Remarkably Bright Creatures by Shelby Van Pelt
Recommended: ehhh
For people who don’t care if the octopus is a small part of this and not the heart of it, for folks who enjoy understated stories with quiet character development, for a gentle mystery. Not for likeable characters, engaging plot, or vivid emotions.

Summary
After Tova Sullivan’s husband died, she began working the night shift at the Sowell Bay Aquarium, mopping floors and tidying up. Keeping busy has always helped her cope, which she’s been doing since her eighteen-year-old son, Erik, mysteriously vanished on a boat in Puget Sound over thirty years ago.
Tova becomes acquainted with curmudgeonly Marcellus, a giant Pacific octopus living at the aquarium. Marcellus knows more than anyone can imagine but wouldn’t dream of lifting one of his eight arms for his human captors–until he forms a remarkable friendship with Tova.
Ever the detective, Marcellus deduces what happened the night Tova’s son disappeared. And now Marcellus must use every trick his old invertebrate body can muster to unearth the truth for her before it’s too late.

Thoughts
Who else came to this book lured in by the promise of narration via octopus? I imagine lots of people, myself among them.

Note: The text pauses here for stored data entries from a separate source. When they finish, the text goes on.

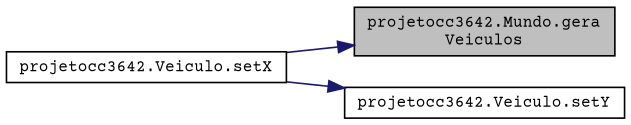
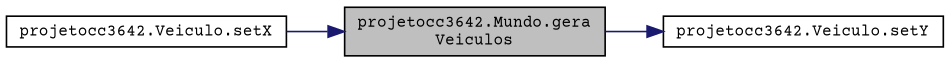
  digraph {
    fontname="Courier Prime"
    rankdir=LR
    node [color=black fillcolor=white fontname="Courier Prime" fontsize=10 shape=record style=filled]
    edge [color=midnightblue fontname="Courier Prime" fontsize=10 labelfontname=Helvetica labelfontsize=10 style=solid]
    n1 [fillcolor=grey75 fontcolor=black height=0.2 label="projetocc3642.Mundo.gera\lVeiculos" width=0.4]
    n2 [height=0.2 label="projetocc3642.Veiculo.setY" width=0.4]
    n3 [height=0.2 label="projetocc3642.Veiculo.setX" width=0.4]
-   n3 -> n2
+   n1 -> n2
    n3 -> n1
  }
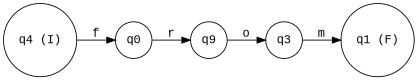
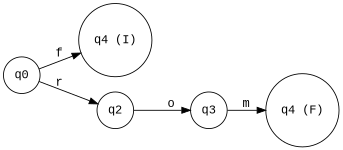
  digraph {
    fontname="Liberation Mono"
    rankdir=LR
    node [fontname="Liberation Mono" shape=circle]
    edge [fontname="Liberation Mono"]
    n1 [label="q4 (I)"]
    n2 [label=q0]
-   n3 [label=q9]
+   n3 [label=q2]
    n4 [label=q3]
-   n5 [label="q1 (F)"]
-   n1 -> n2 [label=f]
+   n5 [label="q4 (F)"]
+   n2 -> n1 [label=f]
    n2 -> n3 [label=r]
    n3 -> n4 [label=o]
    n4 -> n5 [label=m]
  }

Who else was disappointed by the lack of octopus narration?
🙋♀️🙋♀️🙋♀️
There are a few good chapters of it for sure, but they’re short at two or three pages each and make up overall a small (but impactful) portion of the story. My expectations for this were WAY off, as I thought it’d be closer to 50%, so when I got into this and realized it was mostly narrated from two humans (with the occasional omniscient view of side characters where fitting) I was quickly put off of it. This was not what I signed up for.